Savona e Genova, eterna rivalità
Si sa, Savona e Genova non si sono mai piaciute. L'accesa rivalità ha portato a eterni contrasti e la città della Torretta non ha mai dimenticato di essere stata occupata, distrutta e aver perso l'indipendenza nel 1528 per le mire imperialiste del capoluogo ligure. La ferita bruciava ancora due secoli dopo, tanto è vero che un viaggiatore del Grand tour, Charles De Brosses, scriveva nel 1739: "Savona è la seconda città dello stato di Genova. Aveva un ottimo porto che i genovesi hanno colmato perché tutti i traffici passassero da Genova. La città commercia soltanto in sapone".
La nascita della farinata, tra storia e leggenda
Ed è proprio a partire dal famigerato 1528 che si data la prima leggenda "metropolitana" intorno alla nascita della farinata bianca. In pratica, non bastando la devastazione apportata alla città, i Genovesi imposero ai Savonesi anche un pesante dazio sui ceci, legumi importanti nell'alimentazione dell'epoca. Così, per aggirare l'ostacolo, i savonesi avrebbero usato la farina di grano per la farinata.
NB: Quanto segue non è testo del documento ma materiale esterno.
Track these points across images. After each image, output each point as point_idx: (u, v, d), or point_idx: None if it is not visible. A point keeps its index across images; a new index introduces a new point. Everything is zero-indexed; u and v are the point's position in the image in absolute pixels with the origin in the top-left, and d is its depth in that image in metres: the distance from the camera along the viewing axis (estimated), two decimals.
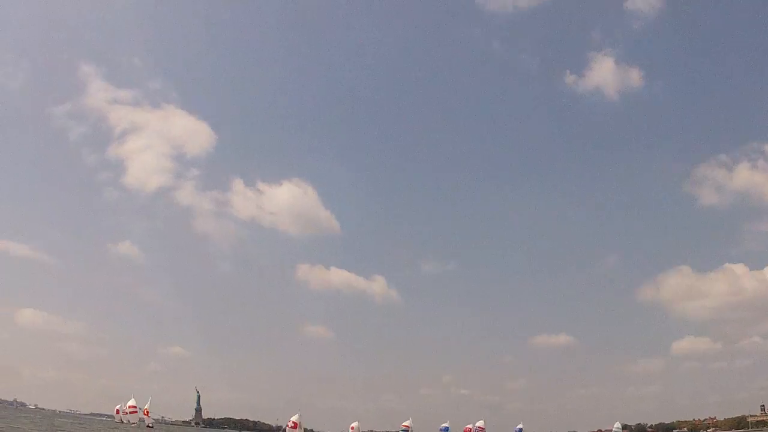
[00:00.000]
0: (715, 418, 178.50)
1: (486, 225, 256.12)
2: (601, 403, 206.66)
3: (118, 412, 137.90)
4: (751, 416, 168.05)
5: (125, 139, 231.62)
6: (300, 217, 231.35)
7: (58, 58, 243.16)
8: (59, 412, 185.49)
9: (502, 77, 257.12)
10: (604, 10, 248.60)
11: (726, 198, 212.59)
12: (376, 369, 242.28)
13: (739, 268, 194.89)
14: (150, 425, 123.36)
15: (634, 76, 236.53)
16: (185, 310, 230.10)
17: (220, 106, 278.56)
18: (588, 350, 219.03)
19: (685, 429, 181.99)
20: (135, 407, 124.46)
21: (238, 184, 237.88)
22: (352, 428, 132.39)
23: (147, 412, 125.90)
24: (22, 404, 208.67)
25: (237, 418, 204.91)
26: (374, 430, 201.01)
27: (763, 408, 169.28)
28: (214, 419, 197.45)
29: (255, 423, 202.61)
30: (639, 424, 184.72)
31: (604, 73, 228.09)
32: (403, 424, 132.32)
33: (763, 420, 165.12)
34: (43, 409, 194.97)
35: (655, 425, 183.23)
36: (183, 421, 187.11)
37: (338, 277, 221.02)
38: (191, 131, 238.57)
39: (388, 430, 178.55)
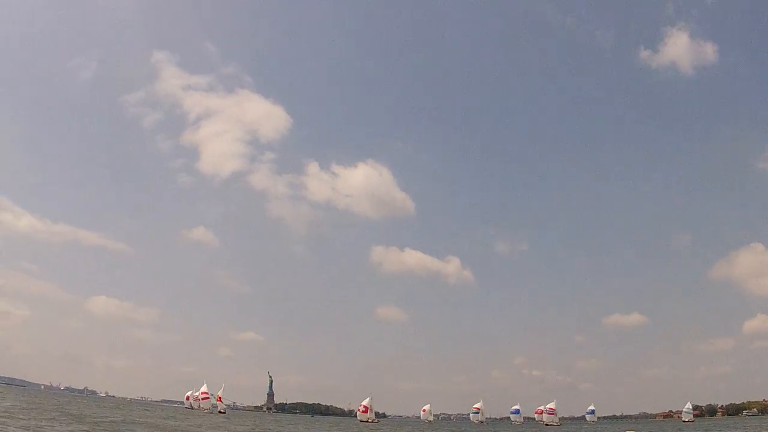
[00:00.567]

La seconda ipotesi, più tarda, vede la nascita del piatto come conseguenza del blocco navale imposto dall'Inghilterra alla Repubblica di Genova, che avrebbe impedito l'approvvigionamento di farina di ceci anche a Savona.
Antiche tradizioni
Comunque sia andata, il rapporto che si è creato tra la città e il suo piatto è profondo e sentimentale. All'ombra della fortezza del Priamar, c'era un mondo che viveva intorno alle sciamadde, ossia i forni a legna dove si cuoceva la farinata (di ceci o bianca), la cui bontà era strettamente legata all'abilità del turtà: posti unici, né trattorie né osterie, dove si gustava la törta o u turtellassu de Sann-a (altro nome della farinata bianca) come sostituto del pane, per colazione o come pranzo dei portuali della darsena. Poi c'era l'indotto dato da esperti artigiani che producevano o riparavano le teglie rotonde in rame, i testi, che andavano lavorati con estrema perizia usando il mazzuolo, in modo che il fondo fosse completamente liscio per un'ottima cottura e un taglio perfetto della fetta, che deve staccarsi senza residui. Ma per Savona giravano anche i commercianti in legna destinata ai forni delle sciamadde: i ciocchi dovevano essere di faggio, rovere e nocciolo perché mentre ardono non scoppiettano e non lasciano tracce nell'impasto che cuoce.
Questo piccolo mondo antico non c'è più, di tutti i locali storici ne sopravvive ancora uno nato alla fine dell'800, "Vino e Farinata", che ha visto passare tra i suoi tavoli politici come Pertini e Spadolini o attori come la Melato e Villaggio. In questo locale la città di Savona ha suggellato con orgoglio, il 16 febbraio del 2007, davanti a un notaio, la paternità della fainâ gianca codificando ingredienti, regole di preparazione, modalità di cottura e persino la maniera di servirla in tavola. Con tanto di marche da bollo e timbri. Perché non si sa mai, a soli 50 chilometri c'è ancora Genova.
Farinata Bianca, la ricetta
Ingredienti
300 g di farina 00- 1/2 bicchiere di olio extravergine d'oliva- rosmarino- sale, anche in fiocchi- pepe in grani
1) Versate la farina in un'ampia ciotola e incorporate 900 ml di acqua a temperatura ambiente versandola a filo e mescolando con una frusta. Quindi unite una presa di sale fino e un po' di aghi di rosmarino tritati e mescolate ancora energicamente per scioglierlo ed eliminare eventuali grumi.
2) Proteggete la miscela con un canovaccio e lasciatela riposare per almeno 2-3 ore mescolando di tanto in tanto con la frusta
3) Scaldate una teglia di 30-35 cm di diametro in forno a 200°. Asportate la schiuma sulla superficie della miscela con una schiumarola. Foderate la teglia con carta da forno, versatevi l'olio e la miscela e mescolate per distribuire l'olio. Infornate a 200° per 10 minuti circa, o finché si sarà creata una crosticina in superficie. Sfornate e cospargete con pepe pestato, sale in fiocchi e ciuffi di rosmarino.